García Manzo is a businessman with a long track record in Guatemala and El Salvador. In Guatemala, he has for years managed businesses in digital marketing, event production, and restaurant purveyance. In El Salvador, he founded an event production company with Bukele and Castro in 2005. The next year, the three founded a business to operate restaurants, bars, and nightclubs, while García Manzo and Castro also opened a general merchandising company.

While the original Nuevas Ideas party in El Salvador denies any ties to the new party, Araneda posed for a picture with Bukele in Casa Presidencial in San Salvador on the day of the Salvadoran legislative elections last February.

The Bukele administration wrote in September 2020 that it would look to “convert Central America into a common homeland.” The executive branch wrote in a press release that Vice President Félix Ulloa will present the draft of an agreement in 2024 to “create the Central American Union,” and that the Salvadoran government would begin studying unification projects including the creation of a common Central American passport.
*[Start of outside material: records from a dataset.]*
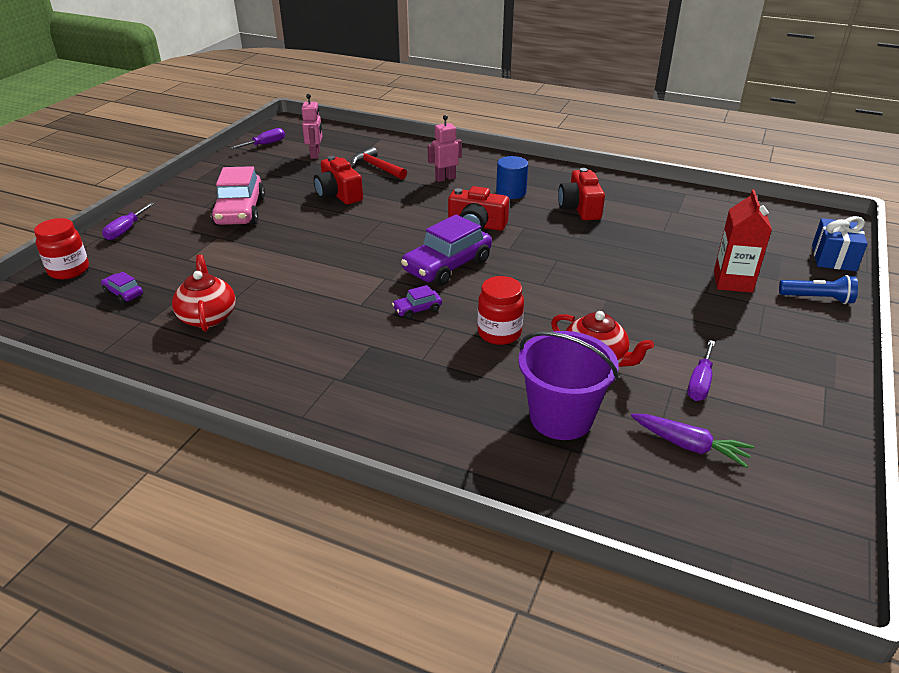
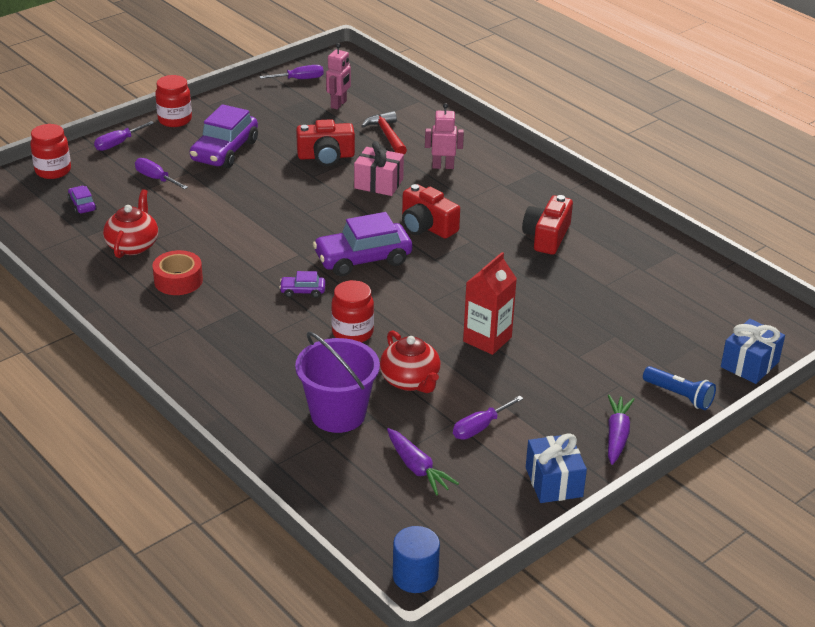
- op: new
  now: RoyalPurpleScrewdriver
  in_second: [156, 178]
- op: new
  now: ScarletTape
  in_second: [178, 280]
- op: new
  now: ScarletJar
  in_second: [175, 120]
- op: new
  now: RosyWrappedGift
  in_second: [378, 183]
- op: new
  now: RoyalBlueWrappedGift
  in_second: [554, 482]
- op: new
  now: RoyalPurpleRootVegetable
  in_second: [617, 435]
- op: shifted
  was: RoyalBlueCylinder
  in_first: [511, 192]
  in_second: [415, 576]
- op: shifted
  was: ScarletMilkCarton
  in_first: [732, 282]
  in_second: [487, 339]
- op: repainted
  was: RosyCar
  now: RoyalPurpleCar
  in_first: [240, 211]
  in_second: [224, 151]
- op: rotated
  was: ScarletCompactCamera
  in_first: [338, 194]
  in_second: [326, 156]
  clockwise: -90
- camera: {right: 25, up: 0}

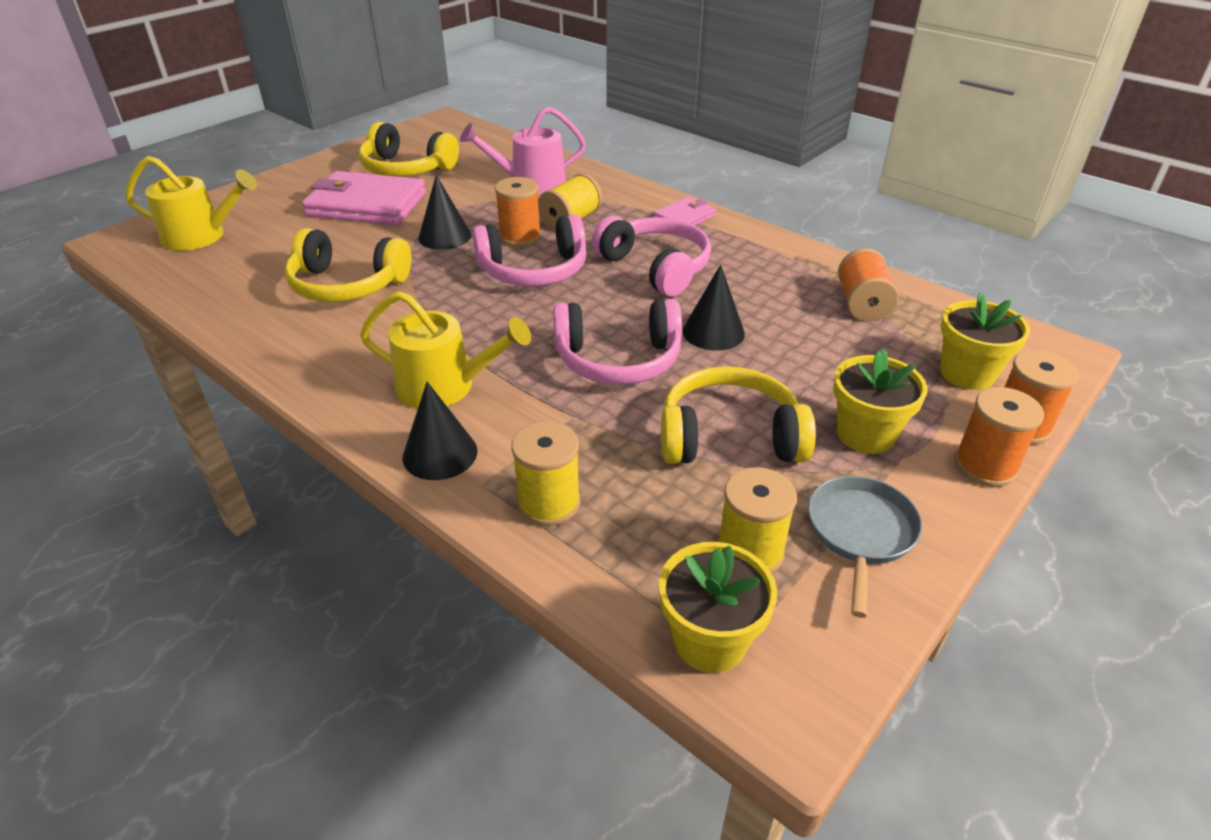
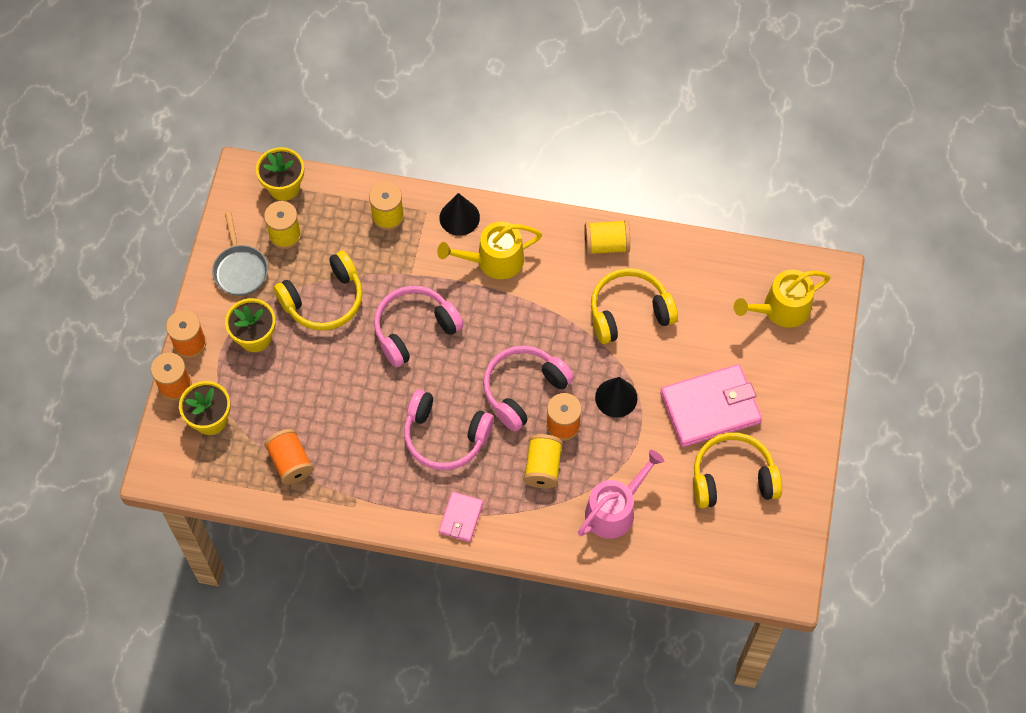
- op: gone
  was: JetBlackConeShape
  in_first: [713, 332]
- op: new
  now: YellowBobbin
  in_second: [606, 245]
- camera: {right: 150, up: 25}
Bukele has also invoked the rhetoric of a unified Central America. After delivering 880 tons of pandemic relief food to Hondurans in November 2020, he tweeted: “One people.” Then, in reference to the agenda of the president of the defunct Federal Republic of Central America from 1830 to 1839 to maintain a politically unified isthmus, he added: “Morazán’s dream took a step forward yesterday in Honduras.”